As the funeral's proceedings and traditions were completed, Sakurai mentioned that he didn't want to leave his friend.

"As this was the last time I would be with Mr. Iwata, I wanted to remain there as long as I could," Sakurai added, mentioning that he stayed after the the incense was offered and the guests started to exit. “Many people, especially those close to him, spoke of how the realization that they would never be able to see Mr. Iwata gain just hadn’t sunk in. I feel the same way.”

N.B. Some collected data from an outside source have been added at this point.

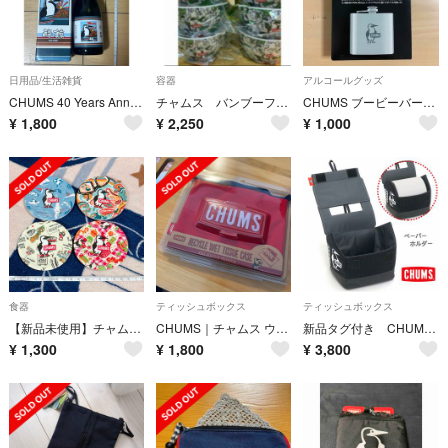
日用品/生活雑貨
容器
アルコールグッズ
CHUMS 40 Years Anniversary 純米酒 空瓶
チャムス バンブーファイバー入りボウル ７点
CHUMS ブービーバードスキットル スキットル 蒸留酒 シルバー 140ml
¥
1,800
¥
2,250
¥
1,000
食器
ティッシュボックス
ティッシュボックス
【新品未使用】チャムス CHUMS 小皿 メラミン食器
CHUMS｜チャムス ウェットティッシュケース H14XW17XD2cm
新品タグ付き CHUMS チャムス トイレットペーパーケース 定価5390円
¥
1,300
¥
1,800
¥
3,800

Sakurai's final comments on Satoru Iwata's funeral will leave readers saddened for his loss, but also hopeful for the future. All the people Iwata influenced will continue on in his honor, whether it be at HAL Laboratory, Nintendo, or Sakurai's new studio, Sora Ltd. Sakurai's words are a reminder that those in the gaming industry shouldn't lose hope and should carry on making products that gamers will enjoy:

In a previous column, I wrote that when someone passes on, for those around them, it’s simply as though a character has been removed from their story, but for the deceased, the entire world has gone away. However, even for other people, Mr. Iwata’s presence was too great to simply call him a character in the story of life.
Mr. Iwata’s world is gone, leaving a massive impression on those around him. Yet, even so, our world continues.
I will not mourn or fall into depression. I will continue to do my work as best as I can. All I can offer is that I complete that which I have to do.